Remember Newsmax's trashing of Rick Scott in the Florida gubernatorial Republican primary in order to benefit its preferred candidate, Bill McCollum? Never mind.
Newsmax has pulled a complete about-face, gotten back to toeing the Republican line, and endorsed Scott. In an Oct. 19 editorial, Newsmax stated that the "Republican voters spoke — and they chose businessman Scott," asserting that "the outcome of this governor's election will have a direct impact on the 2012 presidential race. For the Republicans to defeat President Obama, it is crucial for the GOP to hold on to the Florida governorship in 2010."
That's not the most enthusiastic endorsement we've seen, making it all too clear that it's all about getting a Republican -- any Republican -- elected and not out of principle.
Newsmax notes that Scott is " former CEO of the Columbia/HCA hospital chain," but the reference ends there. What did Newsmax say about Scott's tenure there when it endorsed McCollum?

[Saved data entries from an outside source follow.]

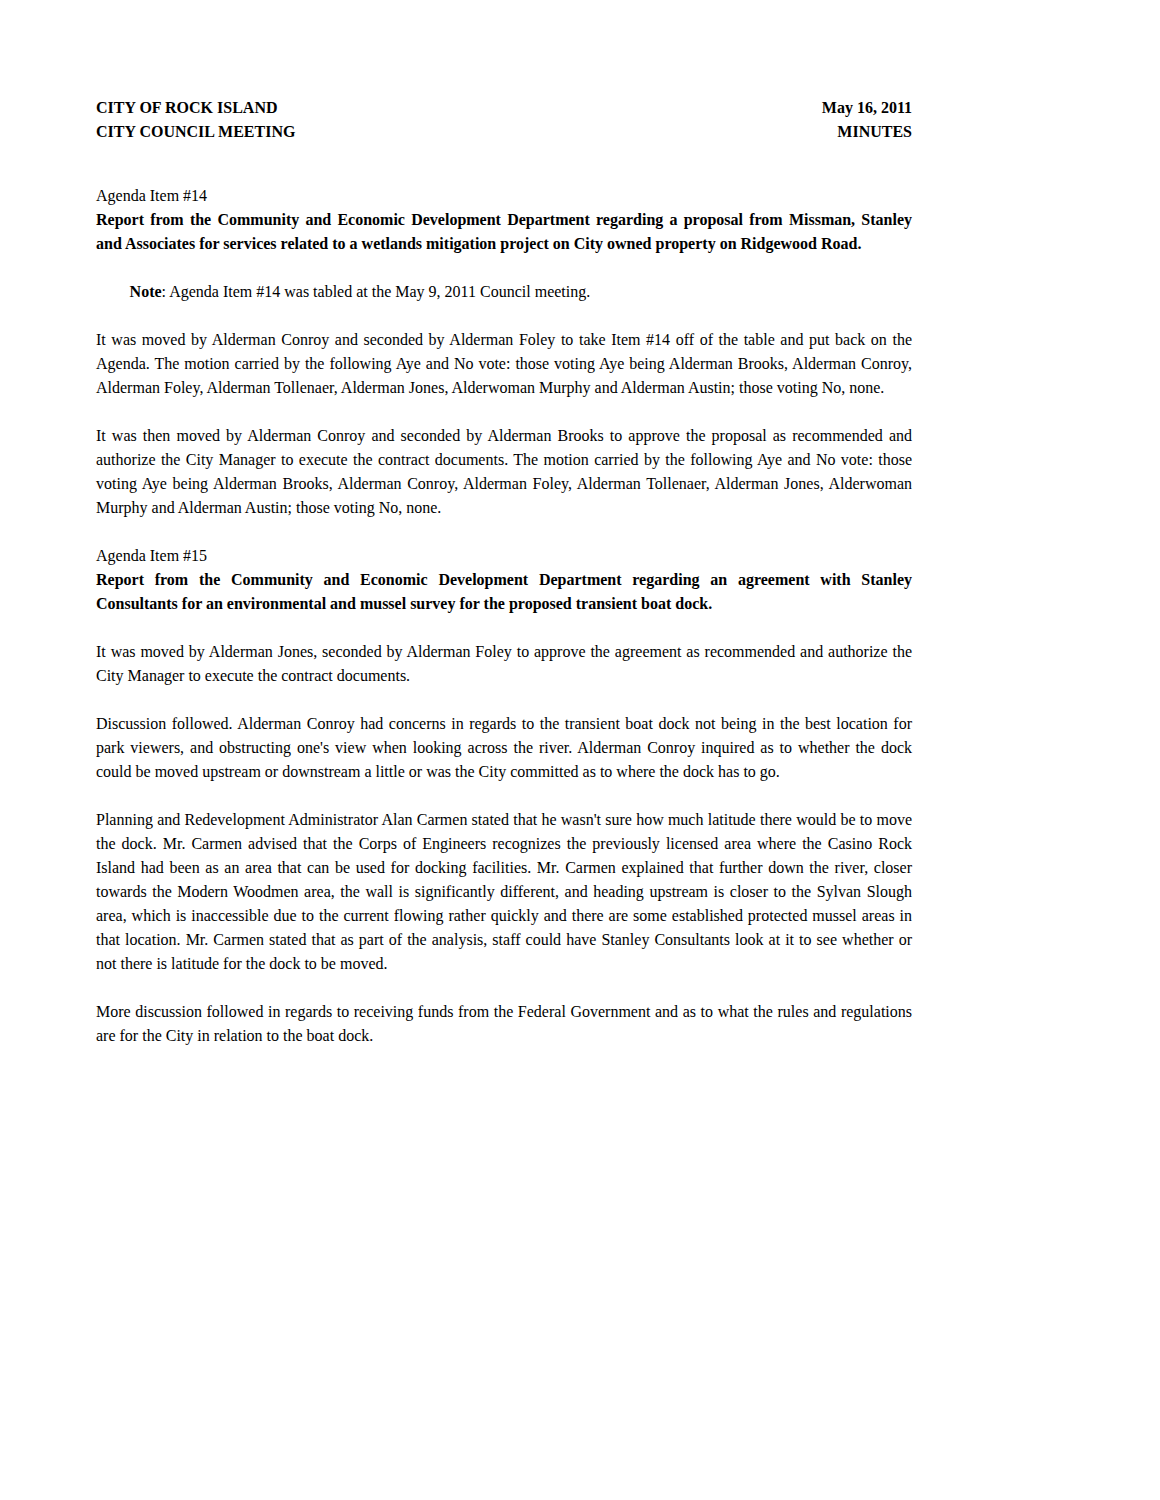CITY OF ROCK ISLAND
CITY COUNCIL MEETING
May 16, 2011
MINUTES
Agenda Item #14
Report from the Community and Economic Development Department regarding a proposal from Missman, Stanley and Associates for services related to a wetlands mitigation project on City owned property on Ridgewood Road.
Note: Agenda Item #14 was tabled at the May 9, 2011 Council meeting.
It was moved by Alderman Conroy and seconded by Alderman Foley to take Item #14 off of the table and put back on the Agenda. The motion carried by the following Aye and No vote: those voting Aye being Alderman Brooks, Alderman Conroy, Alderman Foley, Alderman Tollenaer, Alderman Jones, Alderwoman Murphy and Alderman Austin; those voting No, none.
It was then moved by Alderman Conroy and seconded by Alderman Brooks to approve the proposal as recommended and authorize the City Manager to execute the contract documents. The motion carried by the following Aye and No vote: those voting Aye being Alderman Brooks, Alderman Conroy, Alderman Foley, Alderman Tollenaer, Alderman Jones, Alderwoman Murphy and Alderman Austin; those voting No, none.
Agenda Item #15
Report from the Community and Economic Development Department regarding an agreement with Stanley Consultants for an environmental and mussel survey for the proposed transient boat dock.
It was moved by Alderman Jones, seconded by Alderman Foley to approve the agreement as recommended and authorize the City Manager to execute the contract documents.
Discussion followed. Alderman Conroy had concerns in regards to the transient boat dock not being in the best location for park viewers, and obstructing one's view when looking across the river. Alderman Conroy inquired as to whether the dock could be moved upstream or downstream a little or was the City committed as to where the dock has to go.
Planning and Redevelopment Administrator Alan Carmen stated that he wasn't sure how much latitude there would be to move the dock. Mr. Carmen advised that the Corps of Engineers recognizes the previously licensed area where the Casino Rock Island had been as an area that can be used for docking facilities. Mr. Carmen explained that further down the river, closer towards the Modern Woodmen area, the wall is significantly different, and heading upstream is closer to the Sylvan Slough area, which is inaccessible due to the current flowing rather quickly and there are some established protected mussel areas in that location. Mr. Carmen stated that as part of the analysis, staff could have Stanley Consultants look at it to see whether or not there is latitude for the dock to be moved.
More discussion followed in regards to receiving funds from the Federal Government and as to what the rules and regulations are for the City in relation to the boat dock.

On the campaign trail, Scott has refused to answer in-depth questions about his role at Columbia/HCA, the hospital chain he founded and where he served as CEO until the 1990s.
After an FBI investigation, Scott’s company pleaded guilty to criminal charges of overbilling the government in the biggest Medicare fraud case in U.S. history, and paid a record $1.7 billion in fines, penalties, and damages.
Scott says he never knew about the fraud, nor was he ever personally charged. But he was forced out of the company after nabbing a $310 million golden parachute.
As Fox News commentator Dick Morris says, only two things about Scott can be concluded: Either he was incompetent and knew nothing of the massive fraud under way at his own company, or he was indeed complicit in the crime. Either way, he should be disqualified from being governor of the state of Florida.
But the Scott saga gets worse.
The healthcare company that Scott co-founded after leaving Columbia/HCA, Solantic — a chain of emergency clinics located in Florida — has been embroiled in 10 legal actions in the past decade, two of them involving Scott personally. One includes a lawsuit from a doctor who says Solantic fraudulently misused his medical license.
Newsmax wants people to forget all about that now. Indeed, the Scott endorsement is careful to mention none of that, instead focusing on the alleged transgressions of Scott's Democratic opponent, Alex Sink.
Newsmax telegraphed that it was sending Scott's unsavory past down the memory hole in its initial attack on Sink. With the editorial, Newsmax's revisionism is in full swing.